Measuring and improving ways of working on digital teams
Healthy teams, happy people and mature agile ways of working are good leading indicators of organisational success. Getting these things right is key to unlocking long term sustainable delivery of value. In this blog post, I summarise some of the approaches I have used to measure and improve ways of working.
Team health checks (Spotify style)
Spotify’s health check model is a structured retrospective which helps teams and management spot problems and identify where to focus improvement efforts. Teams are asked a set of questions, and each team member answers with a green, amber or red card to indicate their response.
This health check model is great because it encourages the team to have focussed conversations about how they can improve, and provides quantitative data which can be used to spot patterns and trends. I like to:
- repeat every 2-3 months
- encourage teams to facilitate for each other, so that the usual facilitator can participate
- openly record the results, so trends between teams and over time can be spotted
- collaboratively create a set of questions that relate to the context of your organisation rather than reusing the Spotify ones
When managing a programme, every two or three months I like to use a tool like Survey Monkey or Google Forms to run a brief anonymous survey.
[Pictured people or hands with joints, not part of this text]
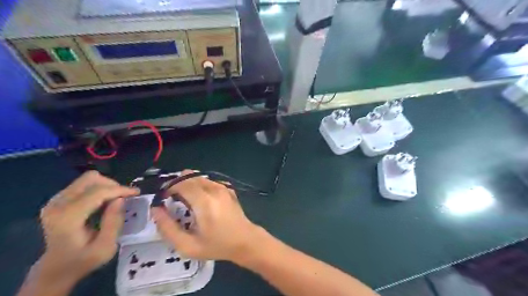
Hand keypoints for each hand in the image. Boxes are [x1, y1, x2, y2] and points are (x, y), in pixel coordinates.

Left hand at [37, 172, 138, 286]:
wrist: (56, 269)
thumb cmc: (83, 260)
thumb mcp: (105, 247)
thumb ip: (114, 222)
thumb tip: (121, 199)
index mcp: (68, 217)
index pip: (98, 192)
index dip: (120, 189)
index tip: (137, 193)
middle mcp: (57, 205)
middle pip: (91, 179)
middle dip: (113, 185)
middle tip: (125, 197)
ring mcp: (54, 201)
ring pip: (87, 179)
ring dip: (106, 186)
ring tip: (116, 199)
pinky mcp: (57, 200)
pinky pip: (83, 185)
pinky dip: (98, 189)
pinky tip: (104, 201)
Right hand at [151, 170, 261, 262]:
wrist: (245, 240)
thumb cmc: (217, 245)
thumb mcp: (188, 245)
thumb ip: (167, 228)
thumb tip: (156, 209)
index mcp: (204, 201)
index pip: (181, 183)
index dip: (168, 188)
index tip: (163, 199)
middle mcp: (214, 189)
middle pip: (189, 176)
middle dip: (177, 185)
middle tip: (173, 200)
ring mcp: (223, 187)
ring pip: (199, 177)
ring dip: (188, 185)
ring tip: (186, 202)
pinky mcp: (228, 188)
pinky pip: (208, 181)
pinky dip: (199, 186)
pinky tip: (200, 201)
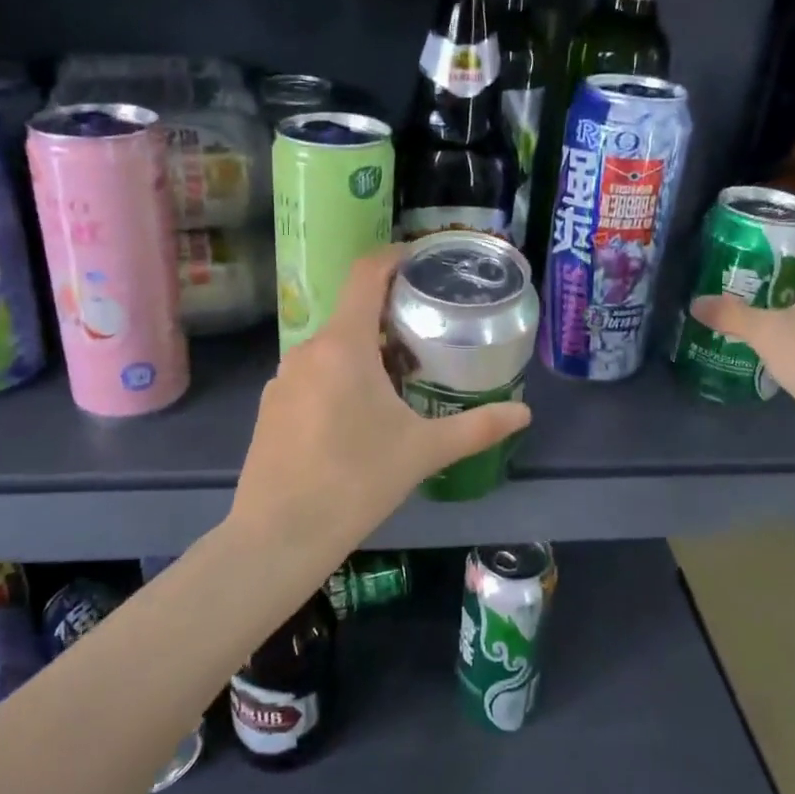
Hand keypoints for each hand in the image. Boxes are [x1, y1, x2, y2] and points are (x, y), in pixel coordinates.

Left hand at [229, 246, 532, 561]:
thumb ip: (477, 427)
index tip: (422, 260)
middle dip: (391, 318)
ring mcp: (283, 380)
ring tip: (399, 380)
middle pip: (353, 314)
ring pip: (332, 348)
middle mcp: (307, 351)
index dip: (395, 257)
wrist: (277, 536)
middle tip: (428, 337)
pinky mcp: (270, 408)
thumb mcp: (423, 451)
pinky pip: (312, 376)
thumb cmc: (355, 481)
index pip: (366, 275)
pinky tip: (357, 419)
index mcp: (344, 346)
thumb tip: (524, 413)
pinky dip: (339, 378)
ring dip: (365, 352)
As with healthchecks, this provides useful quantitative data indicating whether things are getting better or worse over time. It also provides brutally honest and open feedback that managers might otherwise not hear. I like to:
- repeat every 2-3 months
- not include too many questions. Five is plenty. Less is more.
- use a score system like yes/no or strongly agree/agree/neutral/disagree/strongly disagree.
- repeat some key questions so you can see trends over time. A good one to repeat is “ Would you recommend working here to a friend?”.
- have an optional freeform comment box at the end where people can tell you what they think.
- keep results anonymous, but proactively encourage everyone to respond.
- review the results and comments with the management team. Agree actions in response.
- take the time to present the results back to the teams. Communicate the response and actions.
Ways of working prompts
In my first delivery manager role, my then line manager Ros Vaughan suggested I review the health of my team using David Lowe’s health check template. I recorded my answers to each question and reviewed the results with Ros in our 121s. This activity was useful because it helped me see what good looks like and where improvements might need to be made. It also gave structure to our 121s. As an individual looking to identify ways for your team to improve, give this template a try. As a programme or community of practice, consider creating your own ways of working prompts for use with teams. It can be a great tool which encourages people to ask the right questions of themselves and each other.
Delivery metrics give us an idea of how frequently and effectively teams are delivering value. This information can be used to drive process improvements and inform planning activities. Some good metrics to monitor are cycle time, lead time, cumulative flow and cost of delay. Be careful with delivery metrics – measuring some things can cause dysfunctions (as discussed in this post on crappy agile). Be particularly careful with velocity.
There are some good tools out there that can automate the collection and display of delivery metrics. If using Trello, try out Corrello. It provides all of the above metrics and more in an easy to use interface. Jira does most of the above out of the box. Alternatively, if you’re tool agnostic, check out Emily Webber’s Kanban Spreadsheet.
Delivery folk should regularly use these metrics as a basis for conversation with the team during retrospectives and planning. And senior delivery folk should use these metrics as a basis for conversations in regular 121s.
Technical delivery metrics
Technical delivery metrics help us understand the maturity of development practices, identify areas that need improvement and measure improvements over time. The 2018 State of DevOps Report suggests some indicators of technical maturity which include:
- deployment frequency and time to deploy
- % of automated vs manual work in configuration management, testing, deployments and change approvals
- time to restore service
- change failure rate
- time spent on new work vs unplanned & rework vs support vs fixing defects identified by end users vs remediating security issues
Encourage developers to decide amongst themselves which metrics indicate healthy development practices, and take the time to configure a dashboard which gives everyone on the team access to this type of information. As with the delivery metrics, technical folk should review these metrics regularly, look for areas that need improvement and celebrate successes.